[Given data Boundary: Start]
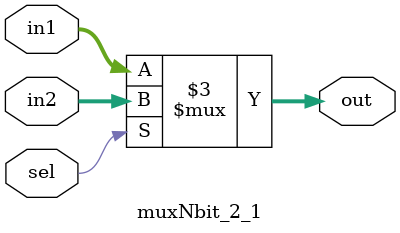
<source format=v>
module muxNbit_2_1 #(
    parameter N = 32
) (
    input sel,
    input [N-1:0] in1, in2,
    output reg [N-1:0] out
);

    // Select between in1 and in2 based on sel
    always @(*) begin
        if (sel)
            out <= in2;
        else
            out <= in1;
    end

endmodule
</source>
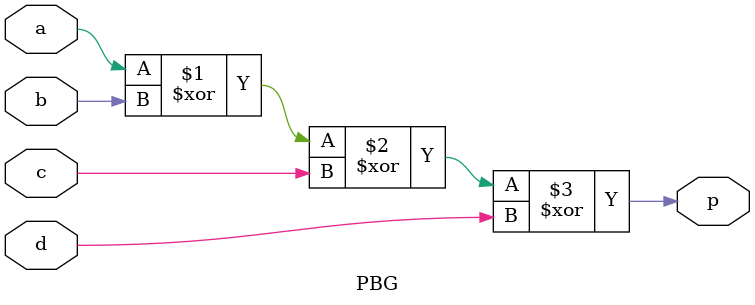
<source format=v>
`timescale 1ns / 1ps

module PBG(
    input a, b, c, d,
    output p
    );
    
    assign p = a ^ b ^ c ^ d;
    
endmodule

</source>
[Given data Boundary: End]
- **Exercise**:
The copy must match every line of the data exactly and contain no pictures.

- **Written response**:
<source format=v>
module muxNbit_2_1 #(
    parameter N = 32
) (
    input sel,
    input [N-1:0] in1, in2,
    output reg [N-1:0] out
);

    // Select between in1 and in2 based on sel
    always @(*) begin
        if (sel)
            out <= in2;
        else
            out <= in1;
    end

endmodule
</source>
<source format=v>
`timescale 1ns / 1ps

module PBG(
    input a, b, c, d,
    output p
    );
    
    assign p = a ^ b ^ c ^ d;
    
endmodule

</source>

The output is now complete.